Train and Test Split

Train and Test SplitΒΆ

Since we have a relatively small number of fraudulent postings compared to non-fraudulent postings, we want to ensure that both the train and test set have the same percentage of fraudulent as the original dataset. In the original dataset, we have about 5% of fraudulent postings, so we will ensure that the train and test set have the same percentage to keep the representativeness of the train and test sets. We will use an 80%/20% split to ensure that we use the data with the balanced output class to avoid problems like overfitting or underfitting.

To do this split correctly, we will do a stratified train-test split using the train_test_split() function in the scikit-learn Python machine-learning library.

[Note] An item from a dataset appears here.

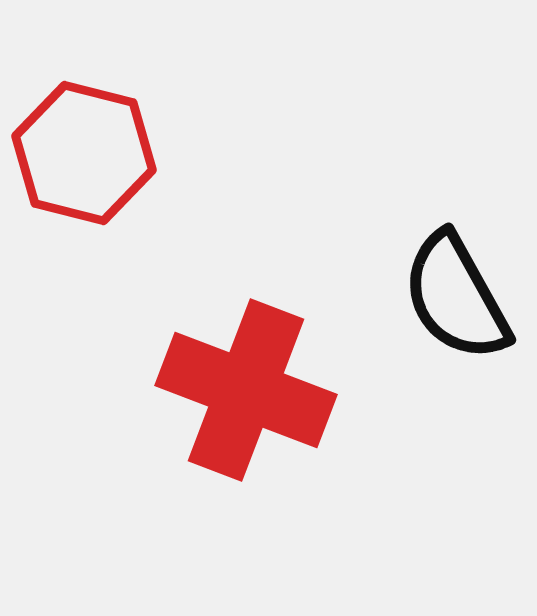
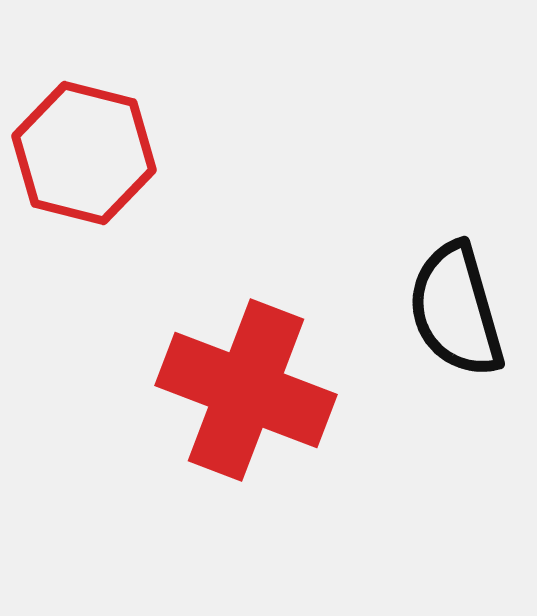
black semicircle: moved 13 px down; rotated 13 degrees clockwise
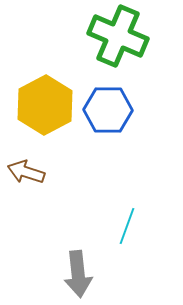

Here is the code I used to create the train and test set.

import pandas as pd 
from sklearn.model_selection import train_test_split
data = pd.read_csv("./data/fake_job_postings.csv")
y = data.iloc[:, -1]
X = data.iloc[:, :-1]
X_train, X_test, y_train, y_test = train_test_split(X, y, test_size = 0.2, random_state = 42, stratify = y)
---------------------------------------------------------------------------
ModuleNotFoundError                       Traceback (most recent call last)
Cell In[1], line 1
----> 1 import pandas as pd 
      2 from sklearn.model_selection import train_test_split
      3 data = pd.read_csv("./data/fake_job_postings.csv")

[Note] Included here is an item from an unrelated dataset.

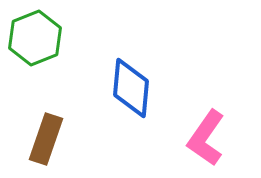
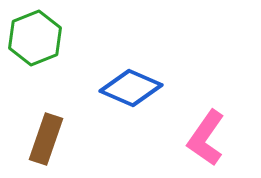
blue diamond: rotated 72 degrees counterclockwise
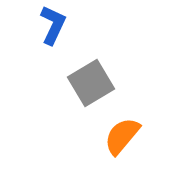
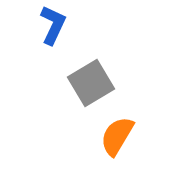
orange semicircle: moved 5 px left; rotated 9 degrees counterclockwise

ModuleNotFoundError: No module named 'pandas'

We will use the random_state = 42 to ensure that we get same train and test set throughout the book.

Note

In the original project, the raw training set had 5362 rows with 259 fradulent and the test set had 5000 rows with 50 fradulent. We had 5% of fradulent on the training set while we only have 1% of fradulent on the test set, indicating the train and test set for the original project were not created through a stratified train-test split.